■ **Problem description**
Change "top-left" to "upper-left" everywhere in the rows below and keep everything else the same. Leave the pictures out of your answer.

[Source rows]
|---|

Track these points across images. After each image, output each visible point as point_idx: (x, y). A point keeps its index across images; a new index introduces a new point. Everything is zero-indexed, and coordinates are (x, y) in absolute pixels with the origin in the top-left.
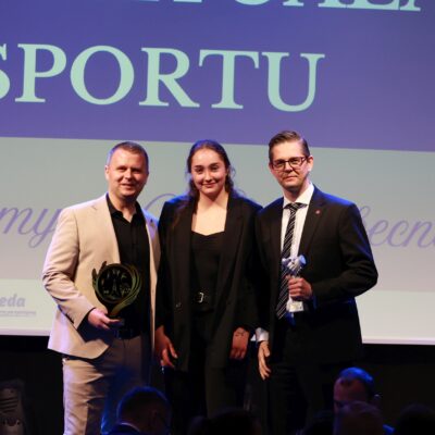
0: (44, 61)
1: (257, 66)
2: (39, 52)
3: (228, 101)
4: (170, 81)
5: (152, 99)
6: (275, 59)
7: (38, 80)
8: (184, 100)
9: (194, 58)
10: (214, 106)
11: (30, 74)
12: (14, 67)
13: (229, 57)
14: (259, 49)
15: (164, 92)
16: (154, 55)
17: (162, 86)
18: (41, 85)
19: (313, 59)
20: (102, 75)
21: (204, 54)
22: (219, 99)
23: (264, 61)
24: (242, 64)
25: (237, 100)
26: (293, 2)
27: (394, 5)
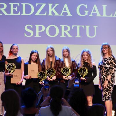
0: (40, 28)
1: (84, 29)
3: (78, 36)
4: (66, 32)
5: (63, 36)
6: (88, 27)
7: (39, 32)
8: (69, 36)
9: (71, 27)
10: (76, 37)
12: (34, 30)
13: (78, 27)
14: (84, 25)
15: (65, 34)
16: (63, 27)
19: (95, 27)
20: (52, 31)
21: (73, 26)
22: (76, 35)
23: (85, 27)
24: (81, 28)
25: (80, 36)
26: (91, 15)
27: (111, 16)
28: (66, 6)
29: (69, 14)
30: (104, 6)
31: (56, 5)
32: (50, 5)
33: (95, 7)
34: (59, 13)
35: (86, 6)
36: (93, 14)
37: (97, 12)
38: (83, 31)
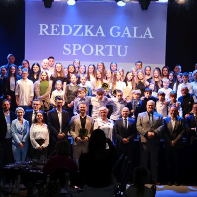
0: (77, 47)
3: (111, 54)
4: (100, 51)
5: (97, 54)
6: (119, 47)
7: (76, 51)
8: (103, 54)
9: (104, 47)
11: (75, 50)
12: (72, 48)
14: (117, 45)
15: (99, 53)
16: (97, 46)
18: (77, 52)
19: (126, 47)
20: (88, 50)
21: (106, 46)
22: (109, 54)
23: (117, 47)
24: (113, 48)
26: (123, 36)
27: (141, 37)
28: (100, 27)
29: (103, 35)
30: (135, 28)
31: (92, 26)
32: (87, 27)
33: (127, 28)
34: (94, 34)
35: (119, 28)
36: (124, 35)
37: (128, 33)
38: (115, 51)
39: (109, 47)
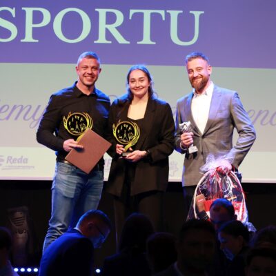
0: (38, 17)
1: (164, 19)
2: (34, 12)
3: (147, 40)
4: (112, 28)
5: (102, 39)
6: (174, 14)
7: (34, 29)
8: (121, 40)
9: (126, 14)
10: (139, 43)
11: (29, 25)
12: (20, 21)
13: (147, 14)
14: (165, 9)
15: (109, 35)
16: (102, 13)
17: (107, 31)
19: (197, 14)
20: (72, 25)
21: (132, 12)
22: (141, 38)
23: (168, 16)
24: (155, 17)
25: (152, 39)
38: (160, 27)
39: (142, 14)
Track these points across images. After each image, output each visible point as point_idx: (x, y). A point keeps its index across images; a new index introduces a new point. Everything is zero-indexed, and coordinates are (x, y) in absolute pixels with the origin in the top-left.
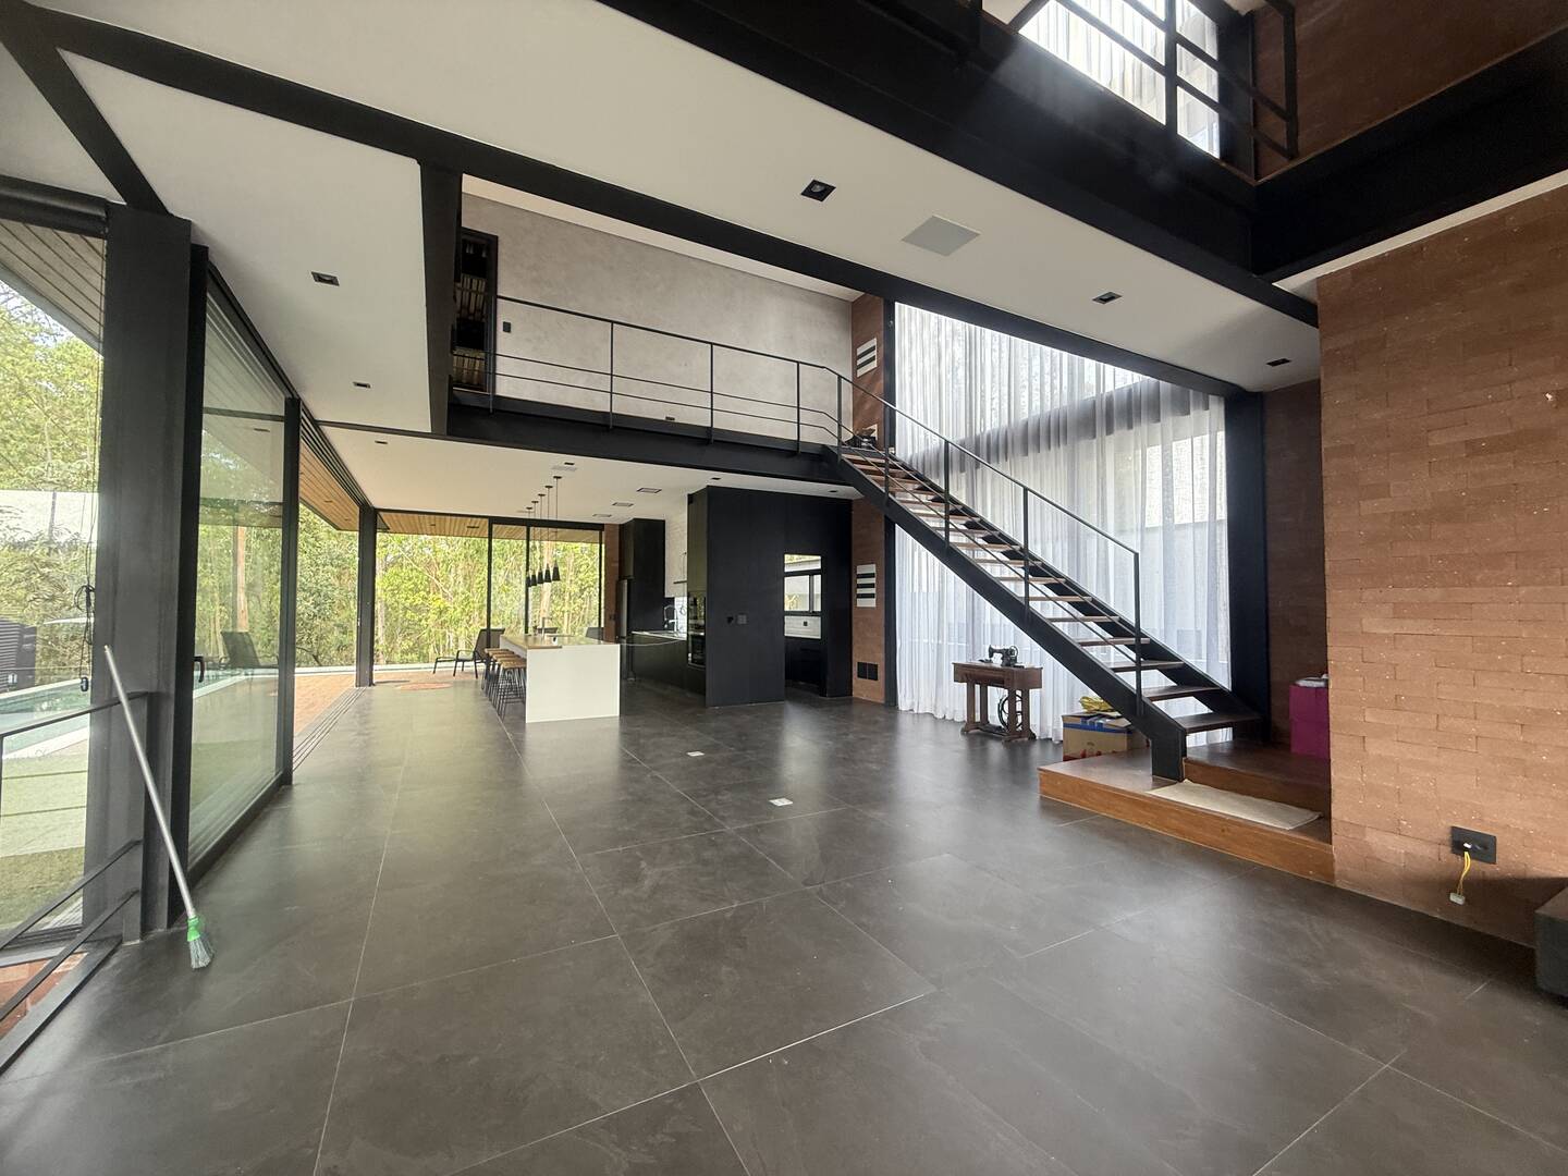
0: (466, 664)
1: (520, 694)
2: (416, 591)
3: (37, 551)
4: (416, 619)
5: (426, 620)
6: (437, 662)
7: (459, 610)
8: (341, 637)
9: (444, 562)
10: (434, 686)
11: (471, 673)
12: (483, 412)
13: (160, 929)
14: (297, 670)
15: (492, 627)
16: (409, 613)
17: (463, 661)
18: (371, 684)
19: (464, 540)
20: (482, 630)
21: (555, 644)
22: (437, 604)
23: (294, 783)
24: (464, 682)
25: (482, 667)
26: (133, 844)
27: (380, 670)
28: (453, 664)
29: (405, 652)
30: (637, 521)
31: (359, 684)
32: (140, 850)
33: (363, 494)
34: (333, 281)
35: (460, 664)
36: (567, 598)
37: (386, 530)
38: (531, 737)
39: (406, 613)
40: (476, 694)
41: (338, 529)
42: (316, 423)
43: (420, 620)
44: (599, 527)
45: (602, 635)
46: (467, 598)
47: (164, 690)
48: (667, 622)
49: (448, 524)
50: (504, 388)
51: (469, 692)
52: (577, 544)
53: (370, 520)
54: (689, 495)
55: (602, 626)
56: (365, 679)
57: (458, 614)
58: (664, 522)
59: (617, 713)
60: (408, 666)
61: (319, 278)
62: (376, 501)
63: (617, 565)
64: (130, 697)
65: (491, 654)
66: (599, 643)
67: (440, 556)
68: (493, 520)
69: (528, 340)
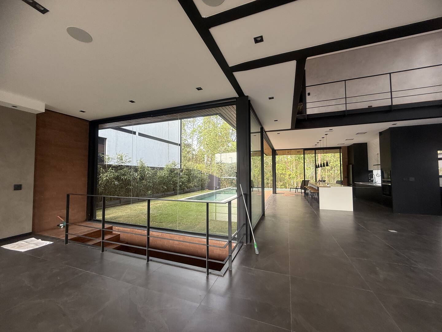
0: (298, 190)
1: (317, 201)
2: (283, 170)
3: (220, 164)
4: (283, 177)
5: (286, 177)
6: (291, 189)
7: (294, 175)
8: (267, 181)
9: (290, 162)
10: (291, 195)
11: (300, 192)
12: (304, 120)
13: (249, 243)
14: (265, 189)
15: (306, 180)
16: (282, 176)
17: (298, 189)
18: (276, 193)
19: (295, 155)
20: (303, 181)
21: (328, 186)
22: (288, 173)
23: (265, 216)
24: (298, 195)
25: (303, 191)
26: (244, 224)
27: (278, 190)
28: (295, 189)
29: (281, 185)
30: (354, 144)
31: (273, 193)
32: (245, 225)
33: (273, 146)
34: (273, 98)
35: (297, 190)
36: (326, 171)
37: (277, 155)
38: (322, 214)
39: (281, 176)
40: (302, 199)
41: (267, 155)
42: (265, 132)
43: (284, 177)
44: (339, 148)
45: (341, 183)
46: (296, 171)
47: (247, 193)
48: (370, 179)
49: (292, 151)
50: (309, 112)
51: (300, 198)
52: (330, 154)
53: (274, 153)
54: (380, 132)
55: (342, 180)
56: (275, 192)
57: (294, 176)
58: (366, 143)
59: (352, 210)
60: (282, 189)
61: (270, 98)
62: (276, 148)
63: (347, 160)
64: (244, 194)
65: (306, 187)
66: (341, 186)
67: (289, 160)
68: (305, 149)
69: (316, 96)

|---|

■ **The completed task**
Track these points across images. After each image, output each visible point as point_idx: (x, y). A point keeps its index across images; a new index introduces a new point. Everything is zero-indexed, and coordinates are (x, y) in absolute pixels with the origin in the upper-left.
0: (44, 61)
1: (257, 66)
2: (39, 52)
3: (228, 101)
4: (170, 81)
5: (152, 99)
6: (275, 59)
7: (38, 80)
8: (184, 100)
9: (194, 58)
10: (214, 106)
11: (30, 74)
12: (14, 67)
13: (229, 57)
14: (259, 49)
15: (164, 92)
16: (154, 55)
17: (162, 86)
18: (41, 85)
19: (313, 59)
20: (102, 75)
21: (204, 54)
22: (219, 99)
23: (264, 61)
24: (242, 64)
25: (237, 100)
26: (293, 2)
27: (394, 5)
0: (40, 28)
1: (84, 29)
3: (78, 36)
4: (66, 32)
5: (63, 36)
6: (88, 27)
7: (39, 32)
8: (69, 36)
9: (71, 27)
10: (76, 37)
12: (34, 30)
13: (78, 27)
14: (84, 25)
15: (65, 34)
16: (63, 27)
19: (95, 27)
20: (52, 31)
21: (73, 26)
22: (76, 35)
23: (85, 27)
24: (81, 28)
25: (80, 36)
26: (91, 15)
27: (111, 16)
28: (66, 6)
29: (69, 14)
30: (104, 6)
31: (56, 5)
32: (50, 5)
33: (95, 7)
34: (59, 13)
35: (86, 6)
36: (93, 14)
37: (97, 12)
38: (83, 31)
0: (77, 47)
3: (111, 54)
4: (100, 51)
5: (97, 54)
6: (119, 47)
7: (76, 51)
8: (103, 54)
9: (104, 47)
11: (75, 50)
12: (72, 48)
14: (117, 45)
15: (99, 53)
16: (97, 46)
18: (77, 52)
19: (126, 47)
20: (88, 50)
21: (106, 46)
22: (109, 54)
23: (117, 47)
24: (113, 48)
26: (123, 36)
27: (141, 37)
28: (100, 27)
29: (103, 35)
30: (135, 28)
31: (92, 26)
32: (87, 27)
33: (127, 28)
34: (94, 34)
35: (119, 28)
36: (124, 35)
37: (128, 33)
38: (115, 51)
39: (109, 47)
0: (38, 17)
1: (164, 19)
2: (34, 12)
3: (147, 40)
4: (112, 28)
5: (102, 39)
6: (174, 14)
7: (34, 29)
8: (121, 40)
9: (126, 14)
10: (139, 43)
11: (29, 25)
12: (20, 21)
13: (147, 14)
14: (165, 9)
15: (109, 35)
16: (102, 13)
17: (107, 31)
19: (197, 14)
20: (72, 25)
21: (132, 12)
22: (141, 38)
23: (168, 16)
24: (155, 17)
25: (152, 39)
38: (160, 27)
39: (142, 14)
Track these points across images. After each image, output each visible point as point_idx: (x, y). A point keeps its index across images; a new index introduces a new point. Everything is zero-indexed, and coordinates are (x, y) in absolute pixels with the origin in the upper-left.
0: (466, 664)
1: (520, 694)
2: (416, 591)
3: (37, 551)
4: (416, 619)
5: (426, 620)
6: (437, 662)
7: (459, 610)
8: (341, 637)
9: (444, 562)
10: (434, 686)
11: (471, 673)
12: (483, 412)
13: (160, 929)
14: (297, 670)
15: (492, 627)
16: (409, 613)
17: (463, 661)
18: (371, 684)
19: (464, 540)
20: (482, 630)
21: (555, 644)
22: (437, 604)
23: (294, 783)
24: (464, 682)
25: (482, 667)
26: (133, 844)
27: (380, 670)
28: (453, 664)
29: (405, 652)
30: (637, 521)
31: (359, 684)
32: (140, 850)
33: (363, 494)
34: (333, 281)
35: (460, 664)
36: (567, 598)
37: (386, 530)
38: (531, 737)
39: (406, 613)
40: (476, 694)
41: (338, 529)
42: (316, 423)
43: (420, 620)
44: (599, 527)
45: (602, 635)
46: (467, 598)
47: (164, 690)
48: (667, 622)
49: (448, 524)
50: (504, 388)
51: (469, 692)
52: (577, 544)
53: (370, 520)
54: (689, 495)
55: (602, 626)
56: (365, 679)
57: (458, 614)
58: (664, 522)
59: (617, 713)
60: (408, 666)
61: (319, 278)
62: (376, 501)
63: (617, 565)
64: (130, 697)
65: (491, 654)
66: (599, 643)
67: (440, 556)
68: (493, 520)
69: (528, 340)
0: (298, 190)
1: (317, 201)
2: (283, 170)
3: (220, 164)
4: (283, 177)
5: (286, 177)
6: (291, 189)
7: (294, 175)
8: (267, 181)
9: (290, 162)
10: (291, 195)
11: (300, 192)
12: (304, 120)
13: (249, 243)
14: (265, 189)
15: (306, 180)
16: (282, 176)
17: (298, 189)
18: (276, 193)
19: (295, 155)
20: (303, 181)
21: (328, 186)
22: (288, 173)
23: (265, 216)
24: (298, 195)
25: (303, 191)
26: (244, 224)
27: (278, 190)
28: (295, 189)
29: (281, 185)
30: (354, 144)
31: (273, 193)
32: (245, 225)
33: (273, 146)
34: (273, 98)
35: (297, 190)
36: (326, 171)
37: (277, 155)
38: (322, 214)
39: (281, 176)
40: (302, 199)
41: (267, 155)
42: (265, 132)
43: (284, 177)
44: (339, 148)
45: (341, 183)
46: (296, 171)
47: (247, 193)
48: (370, 179)
49: (292, 151)
50: (309, 112)
51: (300, 198)
52: (330, 154)
53: (274, 153)
54: (380, 132)
55: (342, 180)
56: (275, 192)
57: (294, 176)
58: (366, 143)
59: (352, 210)
60: (282, 189)
61: (270, 98)
62: (276, 148)
63: (347, 160)
64: (244, 194)
65: (306, 187)
66: (341, 186)
67: (289, 160)
68: (305, 149)
69: (316, 96)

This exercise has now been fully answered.